• _Trecho_
__________________________________________________

Lá pelas 17h30, quando o Sol já começa a se pôr, o céu ganha cores uma mistura linda de cores que o deixa parecendo um céu de um reino de conto de fadas. Laranja com nuvens roxas.

Mas as pessoas estão muito ocupadas, andando de cabeça baixa e resmungando para aproveitarem esse pequeno conto de fadas.

segunda-feira, abril 01, 2013

Só uma coisa


Does this drakness have a name?
(Essa escuridão tem nome?)


Esse espaço no peito. A cadeira. Aquele lugar específico à minha direita. Tudo vazio. E esse vazio? Tem nome?
Sei que tem dono. E parece que o eixo do mundo de deslocou agora que o dono não está lá. Mesmo tudo estando exatamente igual, tudo parece diferente. E tem uma coisa diferente. Uma única coisa. E essa coisa mudou tudo.

__________________________________________________

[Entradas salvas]
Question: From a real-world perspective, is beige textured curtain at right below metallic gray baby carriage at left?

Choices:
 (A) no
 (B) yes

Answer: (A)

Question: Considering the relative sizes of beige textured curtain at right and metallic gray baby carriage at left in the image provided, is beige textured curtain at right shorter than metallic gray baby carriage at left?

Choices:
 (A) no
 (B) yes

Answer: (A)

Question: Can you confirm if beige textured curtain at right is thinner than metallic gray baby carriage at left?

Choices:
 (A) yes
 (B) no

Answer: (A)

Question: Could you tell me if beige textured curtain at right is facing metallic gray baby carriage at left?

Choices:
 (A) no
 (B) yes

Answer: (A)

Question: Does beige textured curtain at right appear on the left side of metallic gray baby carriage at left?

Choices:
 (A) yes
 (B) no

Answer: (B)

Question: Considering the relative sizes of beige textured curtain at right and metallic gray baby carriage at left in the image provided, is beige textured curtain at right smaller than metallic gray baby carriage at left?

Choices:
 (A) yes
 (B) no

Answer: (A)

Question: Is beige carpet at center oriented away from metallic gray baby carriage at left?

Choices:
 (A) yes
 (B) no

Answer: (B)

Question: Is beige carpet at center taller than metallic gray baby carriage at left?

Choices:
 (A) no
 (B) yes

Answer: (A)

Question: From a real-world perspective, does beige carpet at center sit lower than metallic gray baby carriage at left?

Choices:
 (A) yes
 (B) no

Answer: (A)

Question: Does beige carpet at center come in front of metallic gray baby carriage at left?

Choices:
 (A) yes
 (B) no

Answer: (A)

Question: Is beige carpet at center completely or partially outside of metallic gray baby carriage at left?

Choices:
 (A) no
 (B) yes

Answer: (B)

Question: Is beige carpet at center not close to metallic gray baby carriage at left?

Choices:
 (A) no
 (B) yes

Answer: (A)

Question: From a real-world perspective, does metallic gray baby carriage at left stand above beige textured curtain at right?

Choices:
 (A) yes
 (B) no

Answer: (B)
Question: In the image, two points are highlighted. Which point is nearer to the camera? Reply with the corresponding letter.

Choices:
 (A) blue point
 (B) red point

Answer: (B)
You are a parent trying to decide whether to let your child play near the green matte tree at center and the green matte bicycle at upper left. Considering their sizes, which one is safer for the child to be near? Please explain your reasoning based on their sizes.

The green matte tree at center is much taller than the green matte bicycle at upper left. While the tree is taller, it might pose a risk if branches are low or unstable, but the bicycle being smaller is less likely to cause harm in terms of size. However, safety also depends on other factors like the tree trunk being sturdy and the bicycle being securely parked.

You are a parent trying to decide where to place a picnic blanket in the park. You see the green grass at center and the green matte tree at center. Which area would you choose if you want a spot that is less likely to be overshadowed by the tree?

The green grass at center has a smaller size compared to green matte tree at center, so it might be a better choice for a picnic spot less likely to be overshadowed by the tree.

__________________________________________________

• _O que fazer_
1. Segundo o trecho, quais cores o céu apresenta por volta das 17h30?
2. Dê continuidade ao trecho sobre o vazio no peito, começando logo após a última frase apresentada.

• _Respostas_
1. Laranja com nuvens roxas.

2.
Mudou o começo. O cenário do começo. E como é diferente acordar num dia límpido e num dia chuvoso. É só uma coisa, mas muda tudo. Muda o começo.
Mudou o meio. O decorrer de todo esse processo. Porque é tão diferente fazer um esforço sabendo quando você terá uma pausa. E tiraram a pausa. Tiraram só uma coisa. É só uma coisa, mas muda tudo. Muda o meio.
Mudou o fim. Afinal, um “tchau” é diferente de um “até amanhã”. Tchau não é adeus, não é pra sempre, mas é até quando? Até amanhã é só  até amanhã e o amanhã não parece assim tão longe comparado à um dia que não sei. Só mudou o dia. É só uma coisa, mas muda tudo. Muda o fim.
E só uma coisa fora do lugar é o suficiente para deixar um vazio. Um vazio no peito.
Essa vazio tem um nome?
Pra mim ele tem.

Does this darkness have a name...is it your name?
(Esse escuridão tem nome...será o seu nome?)

Pra mim, o nome é saudade.


Citação retirada do episódio 16 da 3ª temporada do seriado One Tree Hill.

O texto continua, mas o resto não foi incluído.